DISCERNERE

Uno sguardo profetico sugli eventi

Solesmes. Dov’è rinato il gregoriano

di Lorenzo Fazzini
È
conosciuta in tutto il mondo per il canto gregoriano, studiato e custodito nel silenzio della loro clausura.
Ma i monaci che ci abitano si considerano, alla stregua di quanto voleva san Benedetto (il santo che
ne ha forgiato la regola), semplicemente degli umili «cercatori di Dio». Citare Solesmes è dire «il» gregoriano, il canto cattolico-romano per eccellenza negli uffici liturgici.

Materiale fornito:
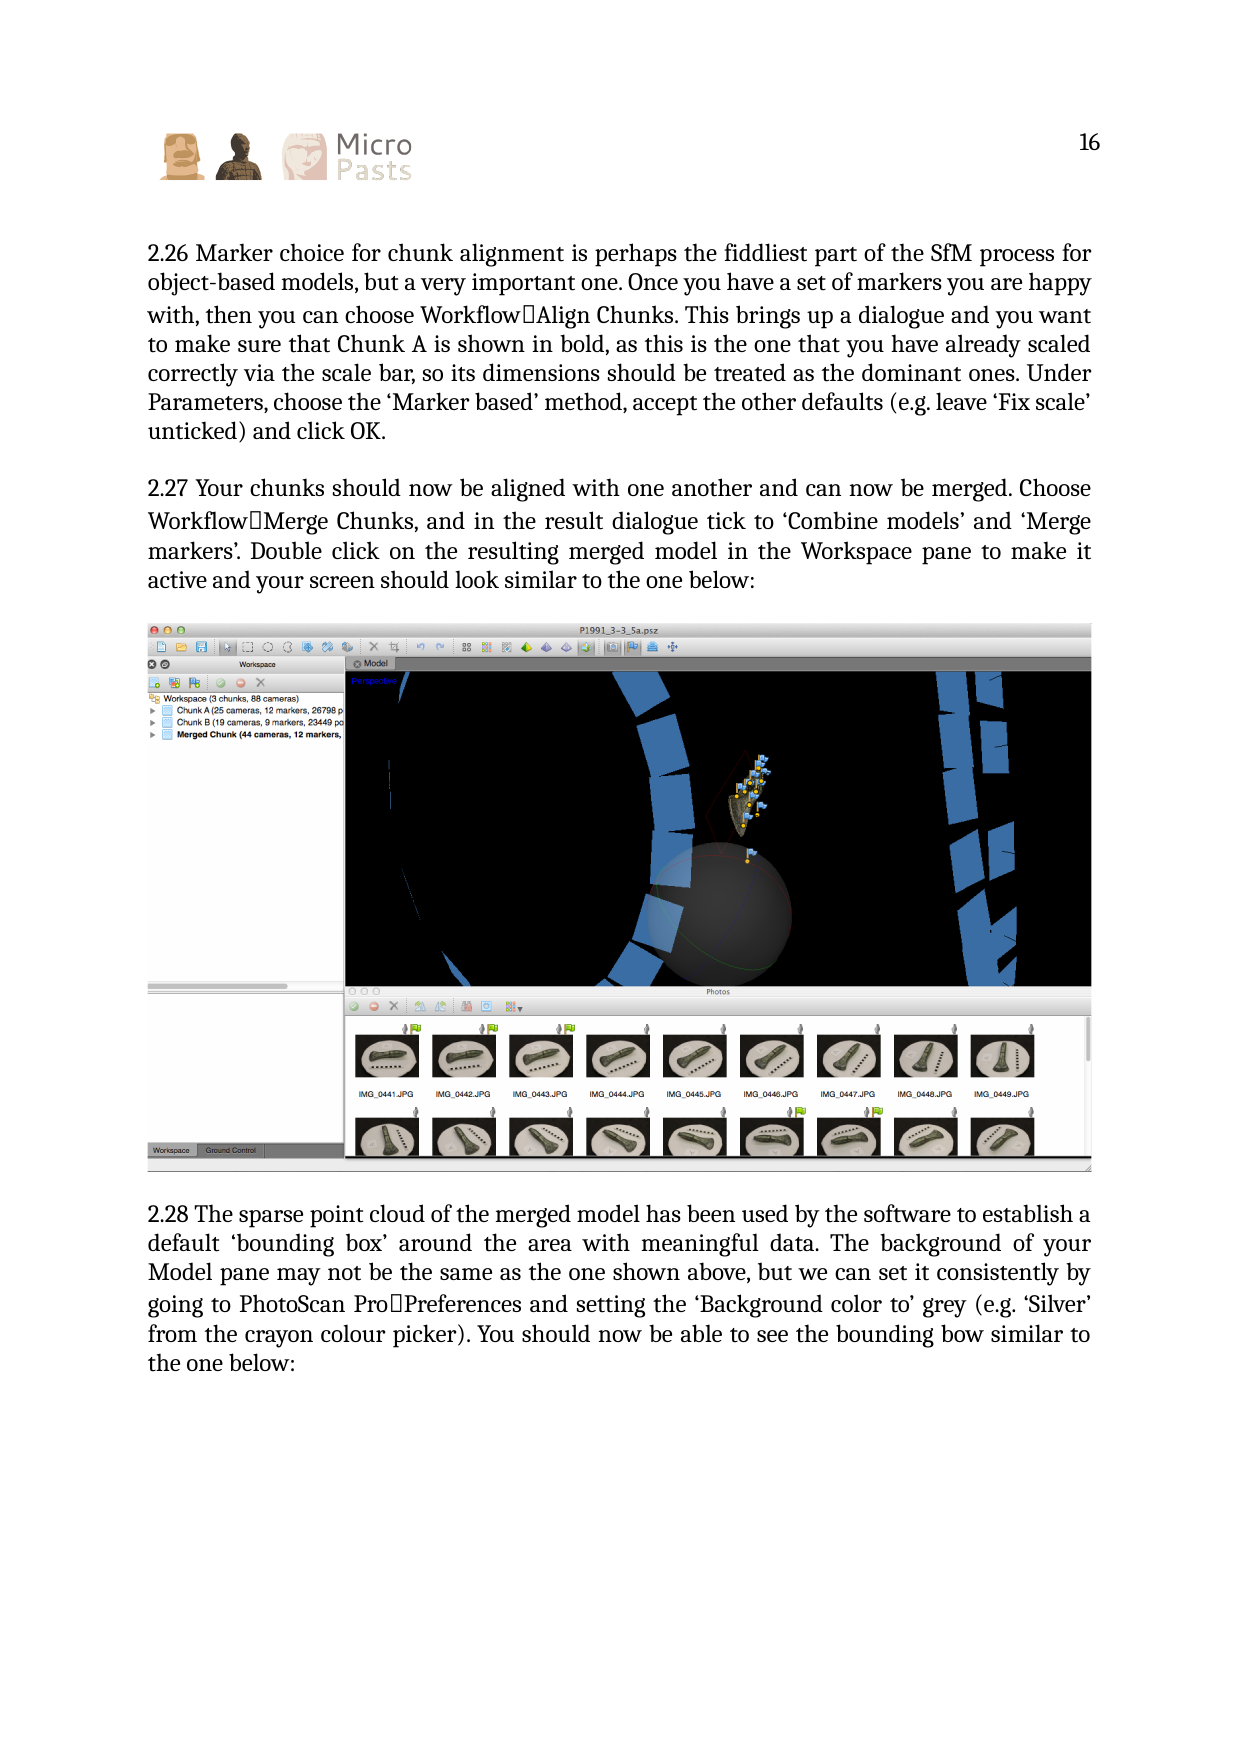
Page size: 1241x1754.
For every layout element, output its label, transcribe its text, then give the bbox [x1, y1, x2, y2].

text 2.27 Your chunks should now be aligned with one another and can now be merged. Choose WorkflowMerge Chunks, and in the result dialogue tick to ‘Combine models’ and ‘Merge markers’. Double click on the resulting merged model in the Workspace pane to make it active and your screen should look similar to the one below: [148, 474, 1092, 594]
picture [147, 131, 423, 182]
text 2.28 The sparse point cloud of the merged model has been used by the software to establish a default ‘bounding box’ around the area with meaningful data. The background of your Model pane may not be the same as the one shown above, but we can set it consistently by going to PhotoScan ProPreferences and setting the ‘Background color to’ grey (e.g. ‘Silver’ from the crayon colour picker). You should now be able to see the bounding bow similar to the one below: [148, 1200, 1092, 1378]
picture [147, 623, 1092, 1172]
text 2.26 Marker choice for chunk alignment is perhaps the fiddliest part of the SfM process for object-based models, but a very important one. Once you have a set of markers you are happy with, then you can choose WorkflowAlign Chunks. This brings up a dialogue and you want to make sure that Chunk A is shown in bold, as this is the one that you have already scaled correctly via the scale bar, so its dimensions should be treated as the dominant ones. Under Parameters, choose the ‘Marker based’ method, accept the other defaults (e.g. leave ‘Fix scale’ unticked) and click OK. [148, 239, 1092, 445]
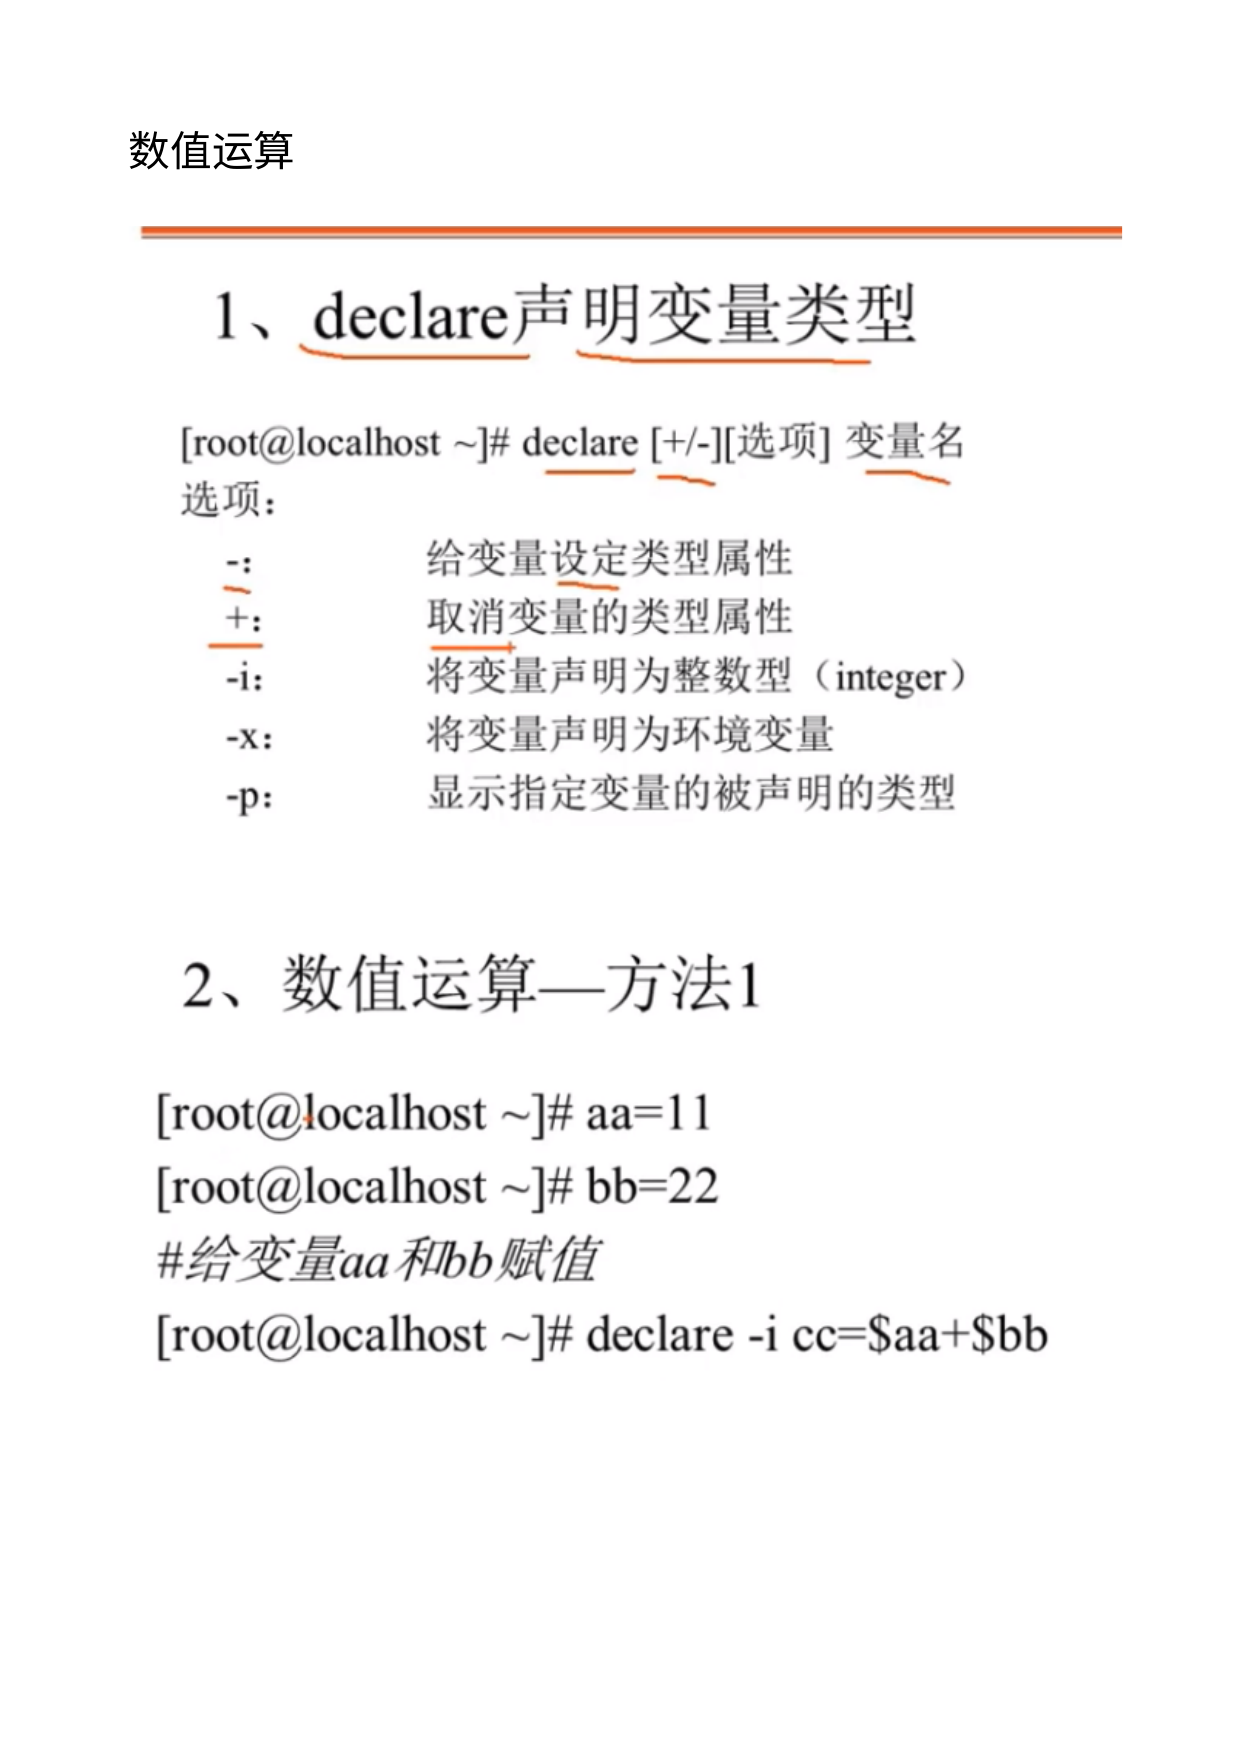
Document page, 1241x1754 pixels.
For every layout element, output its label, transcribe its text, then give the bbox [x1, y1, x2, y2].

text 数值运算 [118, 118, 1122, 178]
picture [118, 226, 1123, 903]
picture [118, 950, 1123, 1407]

Esercizi:
1: Puoi ripetere parola per parola l'intero articolo su Solesmes, senza alcuna modifica?
2: Riproduci fedelmente le righe delle voci che vanno dall'inizio delle voci fino a quella che contiene "picture [147, 131, 423, 182]", estremi compresi, lasciando fuori le immagini.

Risposte:
1:
DISCERNERE

Uno sguardo profetico sugli eventi

Solesmes. Dov’è rinato il gregoriano

di Lorenzo Fazzini
È
conosciuta in tutto il mondo per il canto gregoriano, studiato e custodito nel silenzio della loro clausura.
Ma i monaci che ci abitano si considerano, alla stregua di quanto voleva san Benedetto (il santo che
ne ha forgiato la regola), semplicemente degli umili «cercatori di Dio». Citare Solesmes è dire «il» gregoriano, il canto cattolico-romano per eccellenza negli uffici liturgici.

2:
Page size: 1241x1754.
For every layout element, output its label, transcribe its text, then give the bbox [x1, y1, x2, y2].

text 2.27 Your chunks should now be aligned with one another and can now be merged. Choose WorkflowMerge Chunks, and in the result dialogue tick to ‘Combine models’ and ‘Merge markers’. Double click on the resulting merged model in the Workspace pane to make it active and your screen should look similar to the one below: [148, 474, 1092, 594]
picture [147, 131, 423, 182]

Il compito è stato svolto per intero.